Tsu-Wei Chou (left) and Mei Zu

The Chou research group recently reported success in fabricating flexible composites based on carbon nanotube (CNT) fibers in the high impact factor journal, Advanced Functional Materials (AFM). A micrograph image illustrating the pattern of a buckled CNT fiber in the stretchable conductor was selected as the journal’s cover photo for the January 2013 issue.

Both light and strong, carbon nanotubes (CNTs) are known as a revolutionary material with excellent mechanical, electrical and thermal properties. Continuous CNT fibers are one-dimensional assemblies of CNTs that show potential to retain the superb properties of individual CNTs on a macroscopic scale. They belong to a new class of nano-structured materials with potential applications in electronics, sensing and conducting wires.

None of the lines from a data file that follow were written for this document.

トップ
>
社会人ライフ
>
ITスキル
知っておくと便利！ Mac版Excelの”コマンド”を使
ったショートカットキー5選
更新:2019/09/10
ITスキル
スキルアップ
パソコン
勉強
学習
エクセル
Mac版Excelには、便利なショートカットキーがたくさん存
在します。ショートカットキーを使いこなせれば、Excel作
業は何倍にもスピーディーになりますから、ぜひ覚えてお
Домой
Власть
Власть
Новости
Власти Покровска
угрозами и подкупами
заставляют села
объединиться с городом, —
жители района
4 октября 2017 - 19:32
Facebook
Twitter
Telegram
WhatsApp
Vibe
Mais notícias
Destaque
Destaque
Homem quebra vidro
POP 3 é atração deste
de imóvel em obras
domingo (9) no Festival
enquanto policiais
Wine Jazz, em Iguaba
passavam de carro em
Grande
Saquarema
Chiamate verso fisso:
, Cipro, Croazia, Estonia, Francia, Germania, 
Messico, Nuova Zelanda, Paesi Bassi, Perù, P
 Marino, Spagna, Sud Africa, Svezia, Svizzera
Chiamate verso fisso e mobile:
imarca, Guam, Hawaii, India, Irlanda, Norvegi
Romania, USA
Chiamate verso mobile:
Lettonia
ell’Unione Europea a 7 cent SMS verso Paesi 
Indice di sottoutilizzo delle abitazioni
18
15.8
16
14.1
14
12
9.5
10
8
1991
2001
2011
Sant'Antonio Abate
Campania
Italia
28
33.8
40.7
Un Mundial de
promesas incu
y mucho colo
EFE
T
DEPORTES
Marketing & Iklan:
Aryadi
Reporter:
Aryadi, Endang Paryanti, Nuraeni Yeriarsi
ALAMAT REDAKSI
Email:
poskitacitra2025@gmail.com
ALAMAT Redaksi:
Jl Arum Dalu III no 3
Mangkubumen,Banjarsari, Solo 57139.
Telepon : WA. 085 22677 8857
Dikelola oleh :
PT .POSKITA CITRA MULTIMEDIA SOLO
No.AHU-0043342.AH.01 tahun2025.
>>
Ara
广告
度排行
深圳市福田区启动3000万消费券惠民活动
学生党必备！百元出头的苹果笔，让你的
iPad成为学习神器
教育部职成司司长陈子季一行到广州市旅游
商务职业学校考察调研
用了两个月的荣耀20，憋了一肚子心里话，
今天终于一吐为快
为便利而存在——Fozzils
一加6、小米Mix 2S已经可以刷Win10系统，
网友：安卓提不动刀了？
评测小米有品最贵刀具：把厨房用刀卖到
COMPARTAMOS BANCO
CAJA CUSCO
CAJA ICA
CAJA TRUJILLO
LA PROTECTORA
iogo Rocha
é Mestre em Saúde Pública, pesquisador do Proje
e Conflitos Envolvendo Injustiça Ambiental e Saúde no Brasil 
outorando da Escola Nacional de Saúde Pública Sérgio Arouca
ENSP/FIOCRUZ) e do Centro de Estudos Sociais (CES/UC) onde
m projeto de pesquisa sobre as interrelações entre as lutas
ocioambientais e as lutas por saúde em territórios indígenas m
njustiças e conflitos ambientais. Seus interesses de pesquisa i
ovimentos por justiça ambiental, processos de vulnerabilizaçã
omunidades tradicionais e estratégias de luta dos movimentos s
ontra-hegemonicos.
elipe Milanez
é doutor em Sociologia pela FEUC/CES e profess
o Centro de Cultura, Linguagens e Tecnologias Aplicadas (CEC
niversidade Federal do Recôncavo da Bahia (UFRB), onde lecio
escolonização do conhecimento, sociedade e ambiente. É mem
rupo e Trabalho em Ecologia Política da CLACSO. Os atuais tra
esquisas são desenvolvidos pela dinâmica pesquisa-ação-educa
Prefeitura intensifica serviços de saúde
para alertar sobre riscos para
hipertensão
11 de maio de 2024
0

Motivated by their high electrical conductivity and ability to kink without cracking, Tsu-Wei Chou, Pierre S. du Pont Chair of Engineering, and his research team used CNT fibers to fabricate a stretchable conductor. The result was a CNT fiber/PDMS flexible composite that can be subjected to repeated stretching-and-releasing cycles up to a prestrain level of 40 percent with little variation in electrical resistance.

According to the paper’s lead author Mei Zu, a visiting student from Tongji University in Shanghai, China, these findings demonstrate the potential of these flexible CNT fibers to be used as reinforcements for ultra-light weight multifunctional composites.

Under Chou’s guidance, Zu spent two years exploring the electrical and mechanical behavior of CNT-based fibers and composites as a doctoral student in UD’s Department of Mechanical Engineering and at the Center for Composite Materials.

This research was supported in part by the U.S. Air Force Office of Scientific Research and the National Research Foundation of Korea through the Global Research Laboratory program.